In the case of teeth whitening, hydrogen or carbamide peroxide are the active ingredients in the whitening agent. They are highly similar in chemical composition, as carbamide peroxide breaks down into hydrogen peroxide when applied to the teeth. During a teeth whitening procedure, it is the hydrogen peroxide that becomes oxidized and breaks the double chemical bonds of the chromogens, scattering their molecules. Because stains result from accumulations of chromogens, once scattered they appear lighter in color. 

However, it is also important to note that teeth whitening itself does not always guarantee perfectly white teeth. This is because the effects of teeth whitening are also based upon your natural tooth color. While many people believe that white is the natural color of teeth, this is not the case. In fact, all teeth actually have an underlying color tone that is determined by genetics. 

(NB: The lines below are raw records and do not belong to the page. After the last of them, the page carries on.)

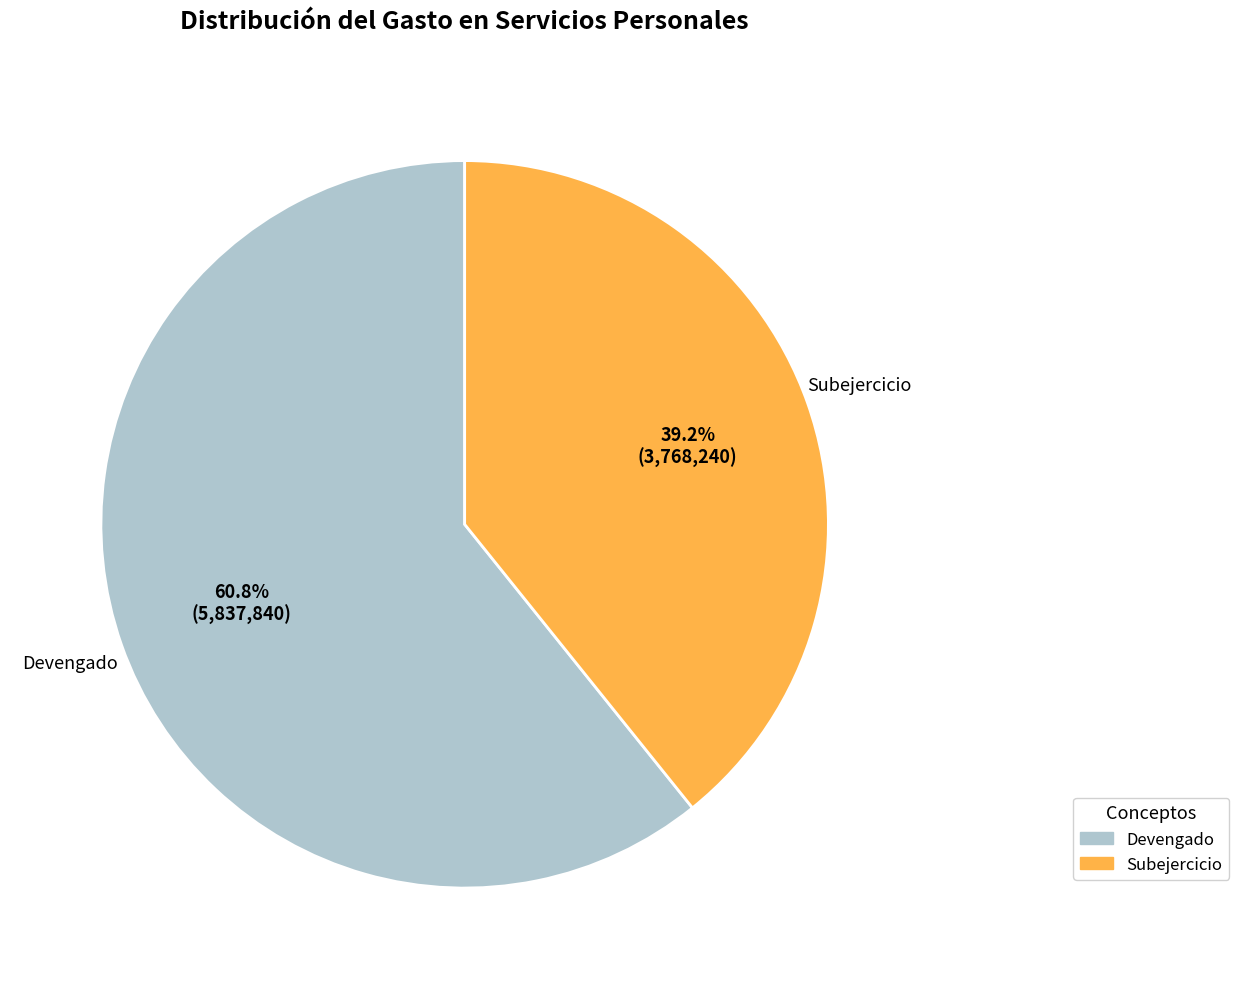

Which has a higher value, Subejercicio or Devengado?

Devengado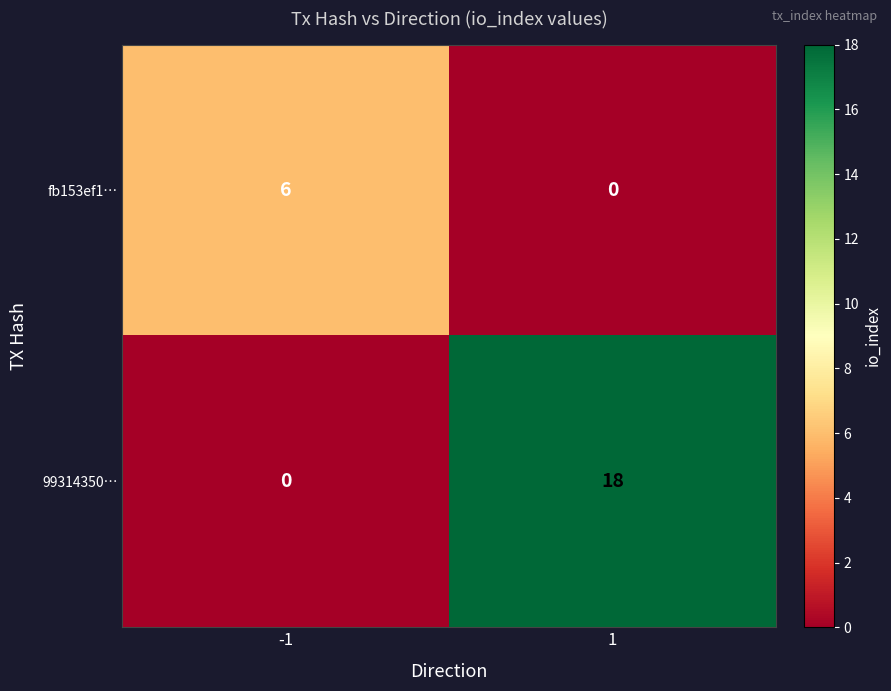

Read the fb153ef1… value at -1.

6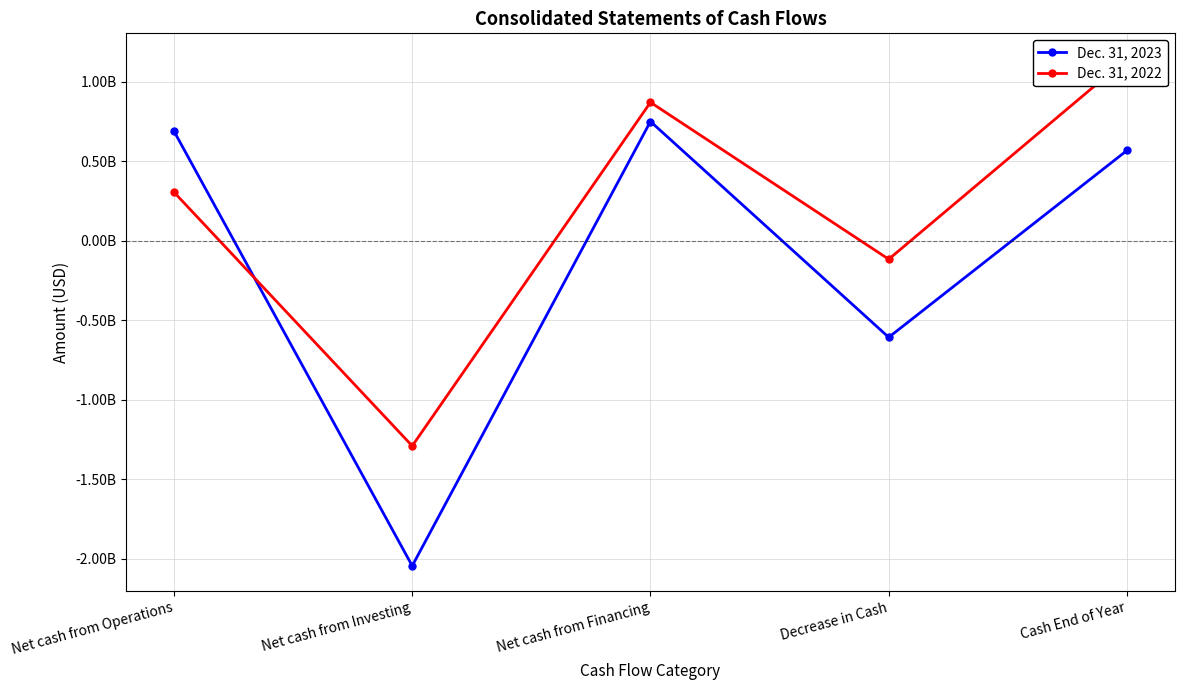

Which label corresponds to the smallest value in the chart?

Net cash from Investing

There are four basic color tones that your teeth can be: (A) reddish brown, (B) reddish yellow, (C ) gray, and (D) reddish gray. When preparing for a whitening treatment, your dentist will use a shade guide with one of four different shades to determine your natural tooth color and show your anticipated results. Depending on whether you are an A, B, C, or D, you can expect to have different results. 

Shade guide showing the four color tones of teeth

Although most people say they want “white” teeth, true white may not actually be the best look for your smile. In actuality, the average tooth color is A3, which is not true white and has a slight red-yellow tint. However, even with this slightly colored tint, many people find the color of A3 to be aesthetically pleasing and would rate those with A3 teeth as having a beautiful smile. Now true white, on the other hand, is B1, which is the whitest natural shade. 

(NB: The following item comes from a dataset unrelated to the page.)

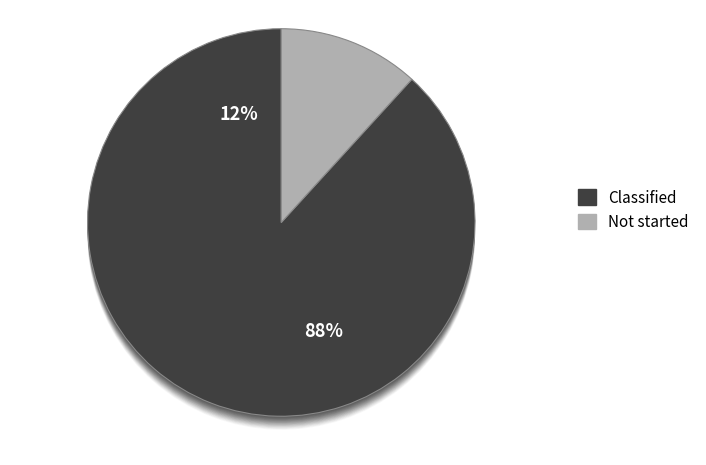

Is it true that Classified is 74% of the pie?

False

With teeth whitening procedures, you don’t have to completely whiten your teeth to “true white” levels to see results. In fact, most people do not whiten all the way to B1 because they wish to have a natural appearance, and teeth that appear too white may not have the most natural look. Still, whitening your teeth can remove years of stains and discolorations, making your smile appear both younger and brighter. And now that you understand the science behind teeth whitening, you don’t have to doubt that an hour in the dentist’s chair is definitely worth the results.